FORMER minister Des O’Malley believes the antics of the cabal around Charles Haughey during the 1980s have put younger generations off politics.
The retired Limerick politician’s tussles with Haughey led to the establishment of the Progressive Democrats and the late Taoiseach is a central figure in Mr O’Malley’s memoir Conduct Unbecoming.
He believes Haughey’s abuse of office for self-enrichment encouraged others around him - like Liam Lawlor and Ray Burke.
“They weren’t going to be reprimanded for certain types of activity when they knew the same or worse was going on above them. It was a case of the thing trickling down from the top and as people saw what was happening in a close circle around him, they decided that certain things they may not have done a few years earlier were now found to be OK,” he said.
The single party regime led by Haughey from 1987 to 1989 is described by O’Malley in his book as the most corrupt in the history of the state. And while the controversies over cronyism today were relatively speaking “not such a big deal”, they were indicative of a culture that was allowed to develop in the 1980s.

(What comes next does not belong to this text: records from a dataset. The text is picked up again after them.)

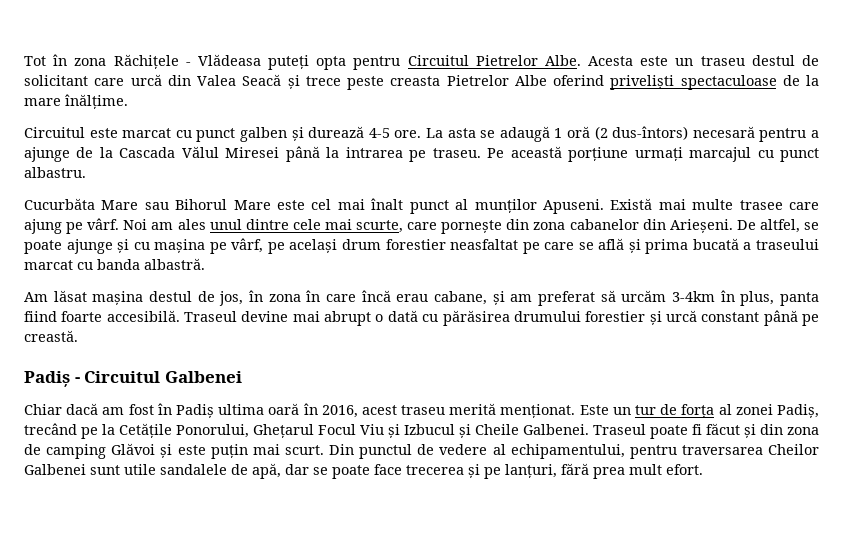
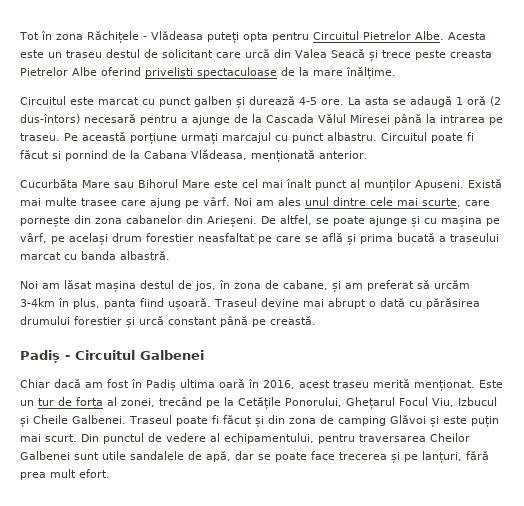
(86, 172) none -> [381,132,474,143] [20,150,368,162] Circuitul poate fi făcut si pornind de la Cabana Vlădeasa, menționată anterior.
[24,292,48,302] Am -> [20,281,60,289] Noi am
[306,290,429,302] în care încă erau -> [265,280,279,289] de
[61,310,180,322] foarte accesibilă. -> [168,298,211,310] ușoară.
[735,404,819,418] zonei Padiș, -> [121,398,155,407] zonei,
[360,424,400,438] Viu și -> [432,398,454,407] Viu,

“The real worry is not so much those who go into politics but those who are frightened off from politics because people of talent and calibre, who should be there for the sake of this country but are not, they don’t want to do it because it has acquired a bad name - and a lot of that happened during the 1980s particularly.”
Mr O’Malley also expressed regret that the type of populist politics he saw the state’s biggest two parties practice in the 1980s is still “alive and well” - with Sinn Fein especially culpable.
“People think they are going to get something for nothing and that is a mistake. That sort of populism is easier to sell it at a time like the present when we are just coming out of a fierce recession and people are feeling the pain. It is easy to be populist but it is not going to solve anyone’s problems,” he said.
A more favourable report card is given to Limerick’s current cabinet ministers.
“Michael Noonan is, I think, doing very well and I wish him well and Jan O’Sullivan also. They have been around a good while. I was lucky that I was a minister at a very young age compared to what they are now. But they are certainly doing their best to face up to the serious problems that are there today. They are not always successful but I hope they will try and get some of the stuff sorted out because the country needs them to.”